#### [Assignment]
Answer these questions from the Belize history text below:
(a) Under the 1786 Convention, how far were the Baymen permitted to cut logwood and mahogany?
(b) On what date did the Spanish attack that led to the Battle of St. George's Caye take place?
(c) By 1839, where had the Maya retreated?

==== Text block ====

New agreements continued to be made between the Spanish and British about the rights of the Baymen. The Treaty of Versailles, in 1783, gave the British rights to cut only logwood. It allowed them to cut trees between the Hondo and Belize rivers, with the New River as the western boundary. The settlers petitioned the British government, and a new agreement was signed in 1786.
This Convention permitted the Baymen to cut both logwood and mahogany as far as the Sibun River. But they were not allowed to build forts, to govern themselves, engage in agriculture, or do any work other than woodcutting. In addition, this Convention gave the Spanish the right to inspect the settlement.
The British continued to have only limited rights over the area. Then on September 10, 1798 there was another Spanish attack on the Settlement of Belize. The Spanish forces were strong, but the Baymen were more familiar with the coastal waters. This time, with the help of their African slaves, an armed sloop, and three companies of a West Indian Regiment, the British side won what became known as the Battle of St. George's Caye. The Spanish retreated and never again tried to control Belize.
The British versus the Maya
In the past, some historians claimed that when the British settlers came in the 17th century, Belize was uninhabited. But we have seen that the Maya still lived in the area. As the British moved deeper into the interior they came into contact with them.
The Maya strongly resisted British attempts to take over their territory. In 1788, the British reported a Maya attack on woodcutters at New River. In 1802 some troops were ordered to "be sent up river to punish the Indians who are committing depredations upon the mahogany works". There were many such conflicts throughout the 19th century.
Despite their strong resistance, the Maya were forced back by the British. By 1839, they had retreated into the forests around San Ignacio. But they did not stop fighting. The Maya continued to attack mahogany camps and to control inland areas of Belize.
In 1866, the Maya leader Marcos Canul led a raid on a mahogany camp at Qualm Hill on the Rio Bravo in what is today the Orange Walk District. Two men died and a ransom was demanded for the captured prisoners. Mestizo familyThe Maya also demanded rent to be paid for the use of the land the British occupied. Later that year Canul's army defeated a detachment of British troops. Five British soldiers were killed and 16 wounded.

==== Listed records ====

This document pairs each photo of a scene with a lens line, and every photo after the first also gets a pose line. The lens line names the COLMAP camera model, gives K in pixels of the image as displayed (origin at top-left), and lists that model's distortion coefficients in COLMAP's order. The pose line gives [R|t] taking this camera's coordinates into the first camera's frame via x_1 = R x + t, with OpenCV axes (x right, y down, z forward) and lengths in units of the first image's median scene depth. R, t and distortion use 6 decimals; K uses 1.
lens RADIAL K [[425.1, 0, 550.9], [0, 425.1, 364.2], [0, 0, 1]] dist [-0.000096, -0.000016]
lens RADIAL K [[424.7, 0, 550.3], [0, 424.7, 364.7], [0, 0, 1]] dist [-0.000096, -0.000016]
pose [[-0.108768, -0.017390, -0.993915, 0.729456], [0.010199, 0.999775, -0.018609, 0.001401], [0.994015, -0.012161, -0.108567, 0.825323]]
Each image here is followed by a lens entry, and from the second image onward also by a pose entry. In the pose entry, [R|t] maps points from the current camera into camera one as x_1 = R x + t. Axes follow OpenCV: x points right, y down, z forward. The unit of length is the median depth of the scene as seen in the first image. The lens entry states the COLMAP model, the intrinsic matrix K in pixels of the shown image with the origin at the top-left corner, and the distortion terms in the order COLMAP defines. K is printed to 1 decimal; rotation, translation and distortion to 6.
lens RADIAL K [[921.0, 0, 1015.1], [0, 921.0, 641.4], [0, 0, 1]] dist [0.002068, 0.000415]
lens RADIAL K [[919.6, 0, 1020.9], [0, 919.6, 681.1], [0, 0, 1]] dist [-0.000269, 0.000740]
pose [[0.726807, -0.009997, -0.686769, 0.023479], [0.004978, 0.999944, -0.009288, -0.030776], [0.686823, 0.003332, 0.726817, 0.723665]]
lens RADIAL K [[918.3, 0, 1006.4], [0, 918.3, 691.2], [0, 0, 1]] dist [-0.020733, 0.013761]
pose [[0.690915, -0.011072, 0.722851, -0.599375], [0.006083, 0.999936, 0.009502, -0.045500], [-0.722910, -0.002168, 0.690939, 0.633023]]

====

#### [Task response]
(a) As far as the Sibun River.
(b) September 10, 1798.
(c) Into the forests around San Ignacio.